### WHAT TO PRODUCE
Return each line of the data below that contains the string "квартира".

(PROVIDED DATA Opens)

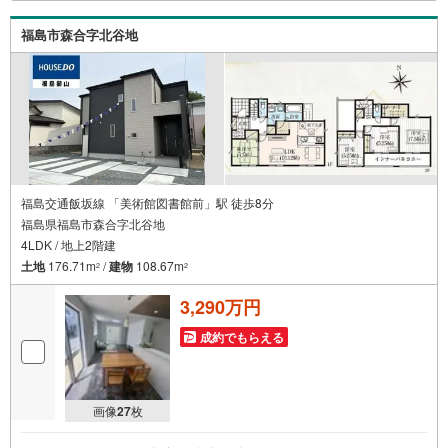
8:00（定休日:火・水曜日 ※店舗により変動あり）現地の
ご案内も可能ですので、どうぞお気軽にお問い合わせくだ
福島市森合字北谷地
さい！
福島交通飯坂線 「美術館図書館前」駅 徒歩8分
福島県福島市森合字北谷地
4LDK / 地上2階建
土地
176.71m
/
建物
108.67m
2
2
3,290万円
成約でもらえる
画像
27
枚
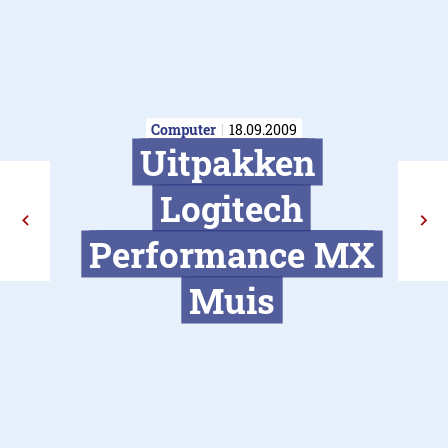
Computer
18.09.2009
Uitpakke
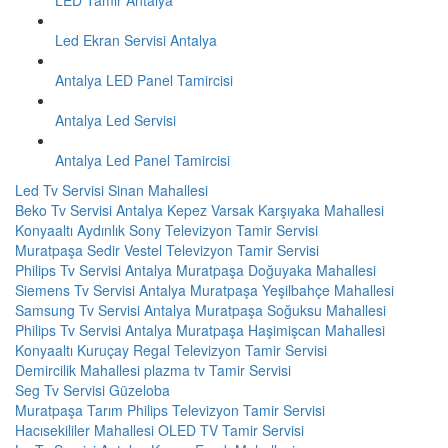
Led Ekran Servisi Antalya
Antalya LED Panel Tamircisi
Antalya Led Servisi
Antalya Led Panel Tamircisi
Led Tv Servisi Sinan Mahallesi
Beko Tv Servisi Antalya Kepez Varsak Karşıyaka Mahallesi
Konyaaltı Aydınlık Sony Televizyon Tamir Servisi
Muratpaşa Sedir Vestel Televizyon Tamir Servisi
Philips Tv Servisi Antalya Muratpaşa Doğuyaka Mahallesi
Siemens Tv Servisi Antalya Muratpaşa Yeşilbahçe Mahallesi
Samsung Tv Servisi Antalya Muratpaşa Soğuksu Mahallesi
Philips Tv Servisi Antalya Muratpaşa Haşimişcan Mahallesi
Konyaaltı Kuruçay Regal Televizyon Tamir Servisi
Demircilik Mahallesi plazma tv Tamir Servisi
Seg Tv Servisi Güzeloba
Muratpaşa Tarım Philips Televizyon Tamir Servisi
Hacısekililer Mahallesi OLED TV Tamir Servisi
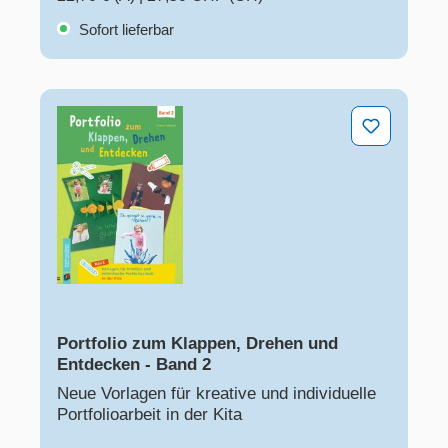
Sofort lieferbar
Portfolio zum Klappen, Drehen und Entdecken - Band 
Portfolio zum Klappen, Drehen und
Entdecken - Band 2
Neue Vorlagen für kreative und individuelle
Portfolioarbeit in der Kita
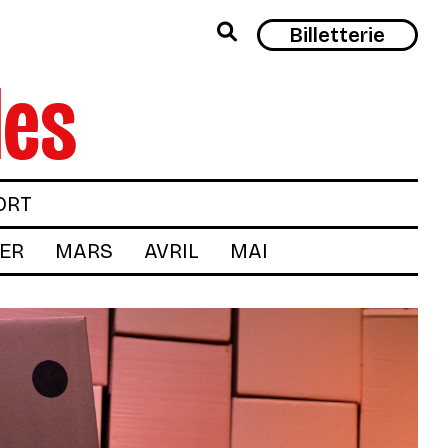
Rech
Billetterie
les
ORT
IER
MARS
AVRIL
MAI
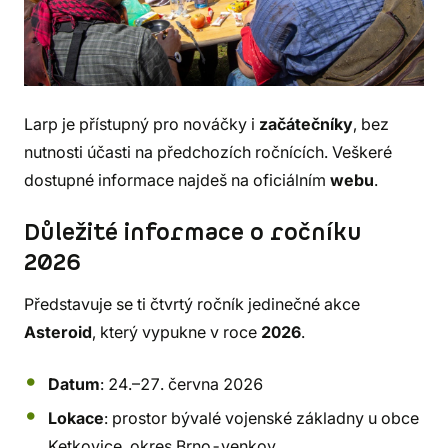
Larp je přístupný pro nováčky i
začátečníky
, bez
nutnosti účasti na předchozích ročnících. Veškeré
dostupné informace najdeš na oficiálním
webu
.
Důležité informace o ročníku
2026
Představuje se ti čtvrtý ročník jedinečné akce
Asteroid
, který vypukne v roce
2026
.
Datum
: 24.–27. června 2026
Lokace
: prostor bývalé vojenské základny u obce
Ketkovice, okres Brno-venkov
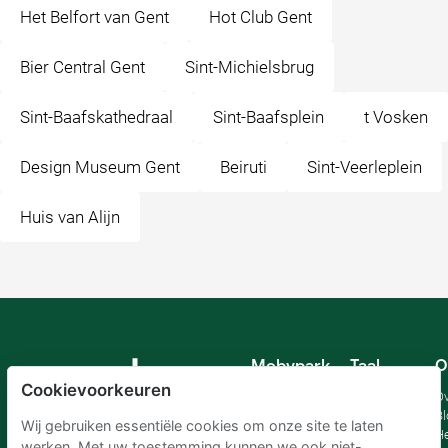
Het Belfort van Gent
Hot Club Gent
Bier Central Gent
Sint-Michielsbrug
Sint-Baafskathedraal
Sint-Baafsplein
t Vosken
Design Museum Gent
Beiruti
Sint-Veerleplein
Huis van Alijn
Mobypark
Taal
O
B.V.
Cookievoorkeuren
Duits
Ov
Engels
Bl
Wij gebruiken essentiële cookies om onze site te laten
Spaans
H
werken. Met uw toestemming kunnen we ook niet-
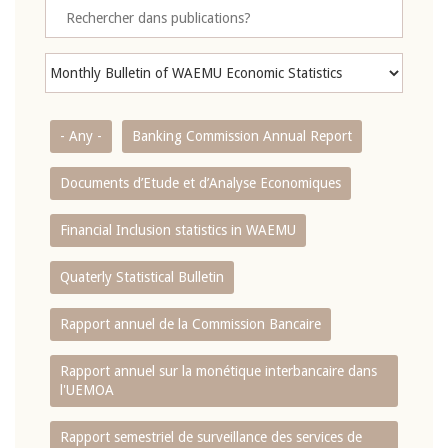
- Any -
Banking Commission Annual Report
Documents d’Etude et d’Analyse Economiques
Financial Inclusion statistics in WAEMU
Quaterly Statistical Bulletin
Rapport annuel de la Commission Bancaire
Rapport annuel sur la monétique interbancaire dans
l'UEMOA
Rapport semestriel de surveillance des services de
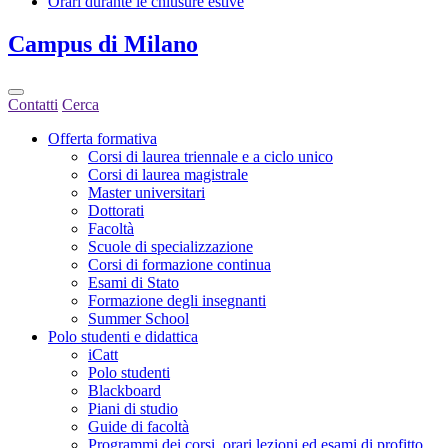
Orari durante le chiusure estive
Campus
di Milano
Contatti
Cerca
Offerta formativa
Corsi di laurea triennale e a ciclo unico
Corsi di laurea magistrale
Master universitari
Dottorati
Facoltà
Scuole di specializzazione
Corsi di formazione continua
Esami di Stato
Formazione degli insegnanti
Summer School
Polo studenti e didattica
iCatt
Polo studenti
Blackboard
Piani di studio
Guide di facoltà
Programmi dei corsi, orari lezioni ed esami di profitto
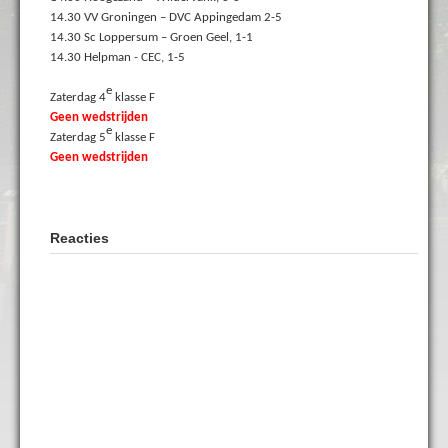
14.30 VV Groningen – DVC Appingedam 2-5
14.30 Sc Loppersum – Groen Geel, 1-1
14.30 Helpman - CEC, 1-5
e
Zaterdag 4
klasse F
Geen wedstrijden
e
Zaterdag 5
klasse F
Geen wedstrijden
Reacties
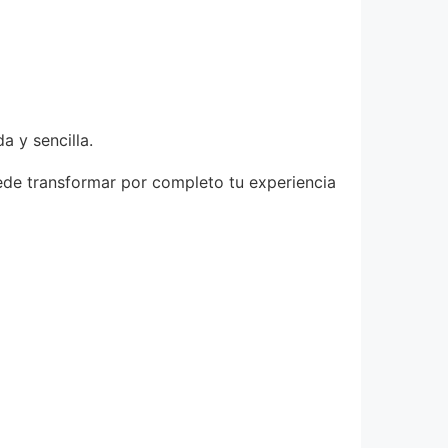
a y sencilla.
uede transformar por completo tu experiencia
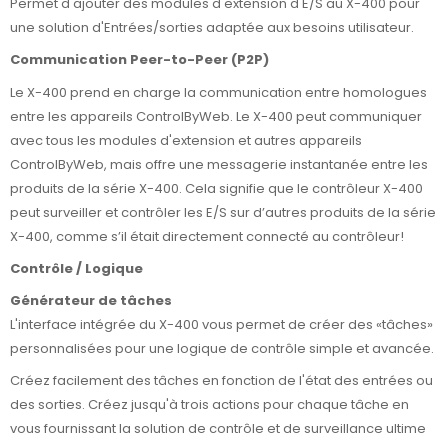
Permet d'ajouter des modules d'extension d'E/S au X-400 pour
une solution d'Entrées/sorties adaptée aux besoins utilisateur.
Communication Peer-to-Peer (P2P)
Le X-400 prend en charge la communication entre homologues
entre les appareils ControlByWeb. Le X-400 peut communiquer
avec tous les modules d'extension et autres appareils
ControlByWeb, mais offre une messagerie instantanée entre les
produits de la série X-400. Cela signifie que le contrôleur X-400
peut surveiller et contrôler les E/S sur d’autres produits de la série
X-400, comme s’il était directement connecté au contrôleur!
Contrôle / Logique
Générateur de tâches
L'interface intégrée du X-400 vous permet de créer des «tâches»
personnalisées pour une logique de contrôle simple et avancée.
Créez facilement des tâches en fonction de l'état des entrées ou
des sorties. Créez jusqu'à trois actions pour chaque tâche en
vous fournissant la solution de contrôle et de surveillance ultime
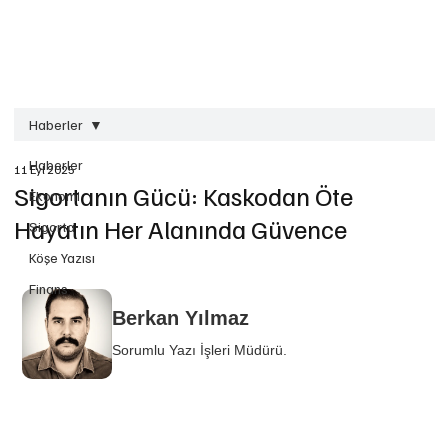
Haberler
Haberler
11 Eyl 2025
Sigortanın Gücü: Kaskodan Öte
Ekonomi
Hayatın Her Alanında Güvence
Sigorta
Köşe Yazısı
Finans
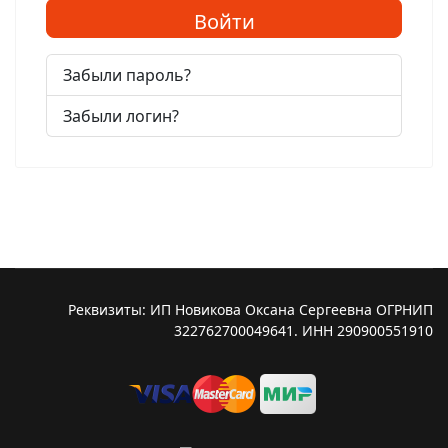
Войти
Забыли пароль?
Забыли логин?
Реквизиты: ИП Новикова Оксана Сергеевна ОГРНИП
322762700049641. ИНН 290900551910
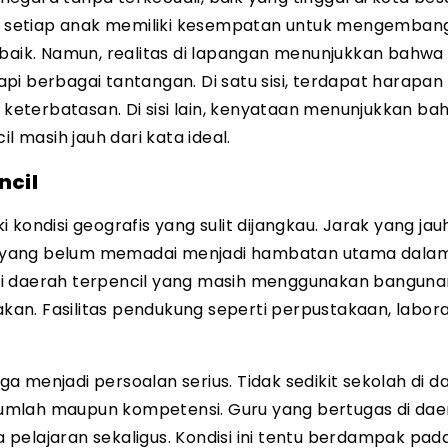
an, setiap anak memiliki kesempatan untuk mengemba
 baik. Namun, realitas di lapangan menunjukkan bahwa
pi berbagai tantangan. Di satu sisi, terdapat harapan
i keterbatasan. Di sisi lain, kenyataan menunjukkan b
l masih jauh dari kata ideal.
ncil
kondisi geografis yang sulit dijangkau. Jarak yang jau
tur yang belum memadai menjadi hambatan utama dala
di daerah terpencil yang masih menggunakan banguna
an. Fasilitas pendukung seperti perpustakaan, labora
uga menjadi persoalan serius. Tidak sedikit sekolah di 
i jumlah maupun kompetensi. Guru yang bertugas di da
elajaran sekaligus. Kondisi ini tentu berdampak pada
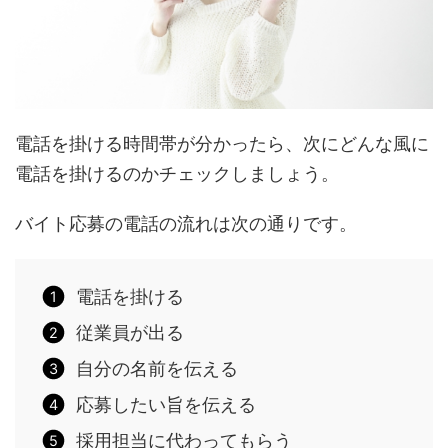
電話を掛ける時間帯が分かったら、次にどんな風に
電話を掛けるのかチェックしましょう。
バイト応募の電話の流れは次の通りです。
電話を掛ける
従業員が出る
自分の名前を伝える
応募したい旨を伝える
採用担当に代わってもらう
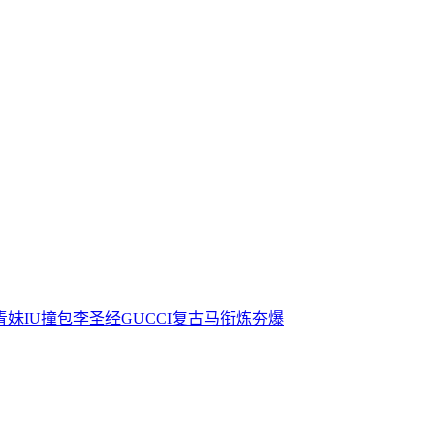
青妹IU撞包李圣经GUCCI复古马衔炼夯爆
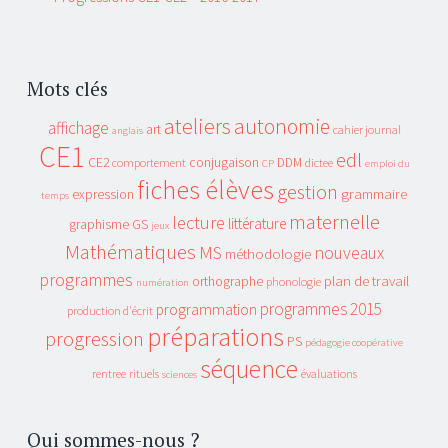
Mots clés
ateliers
autonomie
affichage
art
cahier journal
anglais
CE1
edl
CE2
conjugaison
DDM
comportement
dictee
CP
emploi du
fiches élèves
gestion
grammaire
expression
temps
maternelle
lecture
littérature
graphisme
GS
jeux
Mathématiques
MS
nouveaux
méthodologie
programmes
plan de travail
orthographe
phonologie
numération
programmes 2015
programmation
production d'écrit
préparations
progression
PS
pédagogie coopérative
séquence
rentree
rituels
évaluations
sciences
Qui sommes-nous ?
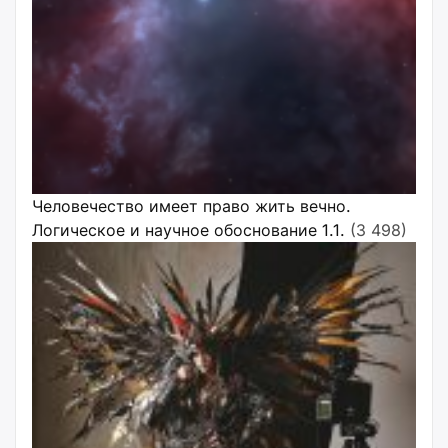
Человечество имеет право жить вечно.
Логическое и научное обоснование 1.1.
(3 498)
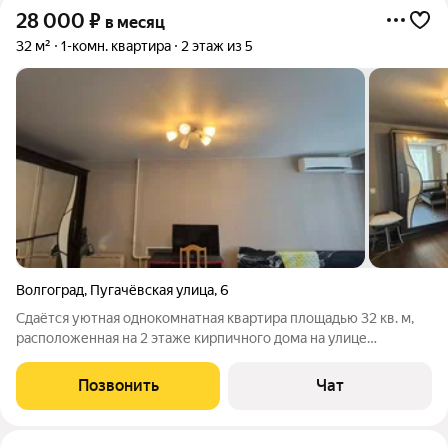
28 000
₽
в месяц
32 м²
1-комн. квартира
2 этаж из 5
Волгоград
,
Пугачёвская улица
,
6
Сдаётся уютная однокомнатная квартира площадью 32 кв. м,
расположенная на 2 этаже кирпичного дома на улице
Пугачёвская, 6. Дом построен в 1967 году и имеет всего 5
этажей. Высота потолков 2.6 метра. Из окон открывается вид
Позвонить
Чат
на улицу. В квартире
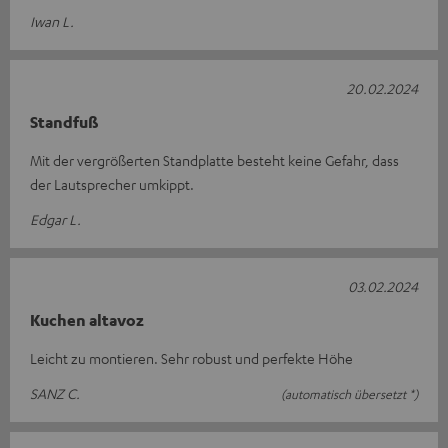
Iwan L.
20.02.2024
Standfuß
Mit der vergrößerten Standplatte besteht keine Gefahr, dass
der Lautsprecher umkippt.
Edgar L.
03.02.2024
Kuchen altavoz
Leicht zu montieren. Sehr robust und perfekte Höhe
SANZ C.
(automatisch übersetzt *)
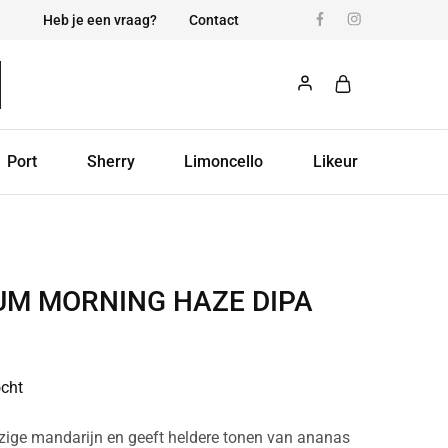
Heb je een vraag?
Contact
Port
Sherry
Limoncello
Likeur
IUM MORNING HAZE DIPA
ocht
zige mandarijn en geeft heldere tonen van ananas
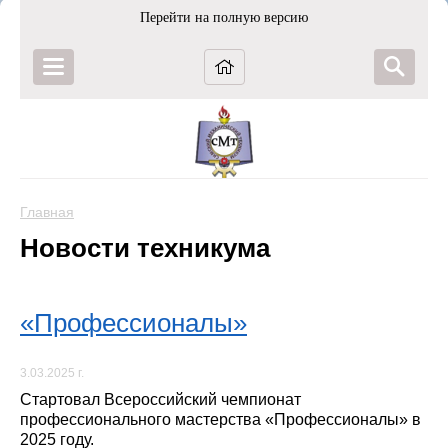
Перейти на полную версию
Главная
Новости техникума
«Профессионалы»
3.03.2025 г.
Стартовал Всероссийский чемпионат
профессионального мастерства «Профессионалы» в
2025 году.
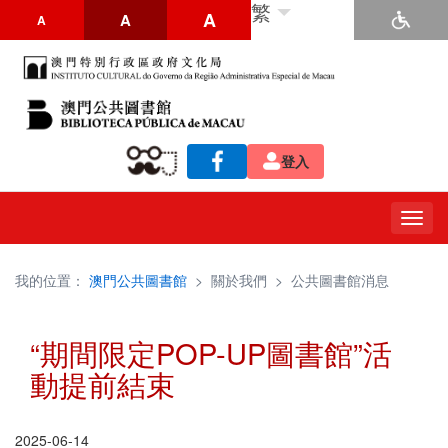
繁
A
A
A
登入
Togg
navig
我的位置：
澳門公共圖書館
>
關於我們
>
公共圖書館消息
“期間限定POP-UP圖書館”活
動提前結束
2025-06-14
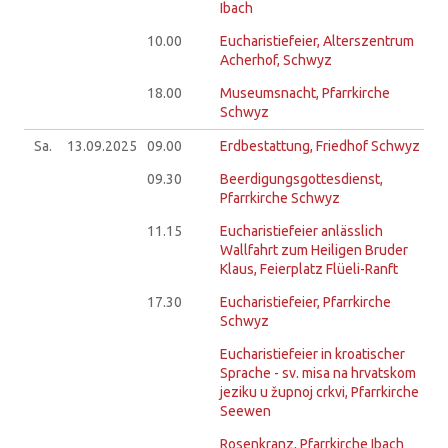
Ibach
10.00
Eucharistiefeier, Alterszentrum
Acherhof, Schwyz
18.00
Museumsnacht, Pfarrkirche
Schwyz
Sa.
13.09.
2025
09.00
Erdbestattung, Friedhof Schwyz
09.30
Beerdigungsgottesdienst,
Pfarrkirche Schwyz
11.15
Eucharistiefeier anlässlich
Wallfahrt zum Heiligen Bruder
Klaus, Feierplatz Flüeli-Ranft
17.30
Eucharistiefeier, Pfarrkirche
Schwyz
Eucharistiefeier in kroatischer
Sprache - sv. misa na hrvatskom
jeziku u župnoj crkvi, Pfarrkirche
Seewen
Rosenkranz, Pfarrkirche Ibach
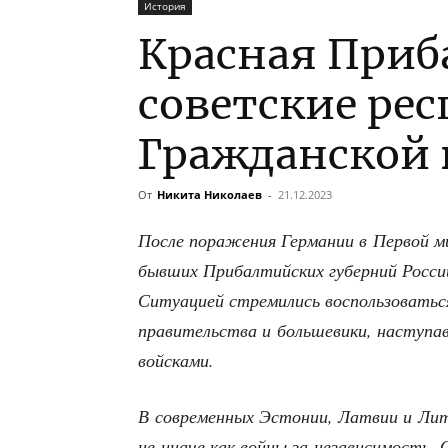
История
Красная Приб
советские рес
Гражданской
От
Никита Николаев
-
21.12.2023
После пора­же­ния Гер­ма­нии в Пер­вой мир
быв­ших При­бал­тий­ских губер­ний Рос­сий­
Ситу­а­ци­ей стре­ми­лись вос­поль­зо­вать­с
пра­ви­тель­ства и боль­ше­ви­ки, насту­п
войсками.
В совре­мен­ных Эсто­нии, Лат­вии и Лит­в
не ина­че как вой­ны за неза­ви­си­мость.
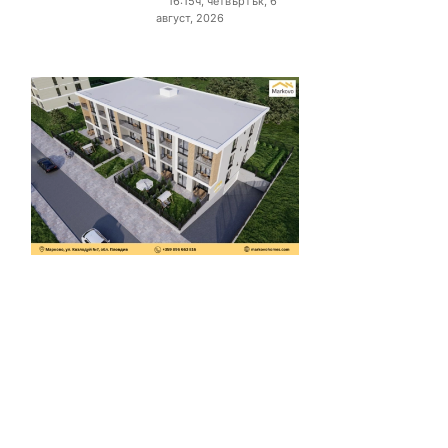
16:15ч, четвъртък, 6
август, 2026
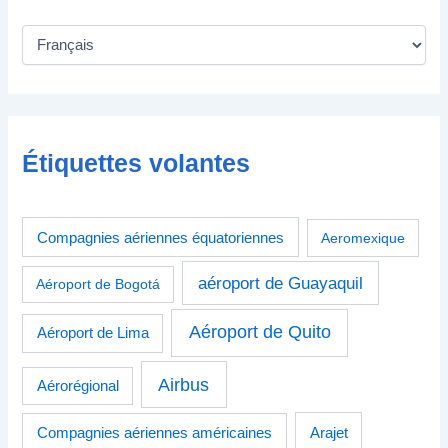
Étiquettes volantes
Compagnies aériennes équatoriennes
Aeromexique
aéroport de Guayaquil
Aéroport de Bogotá
Aéroport de Quito
Aéroport de Lima
Airbus
Aérorégional
Compagnies aériennes américaines
Arajet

(PROVIDED DATA Closes)

### EXERCISE OUTPUT
1-комн. квартира
Сдаётся уютная однокомнатная квартира площадью 32 кв. м,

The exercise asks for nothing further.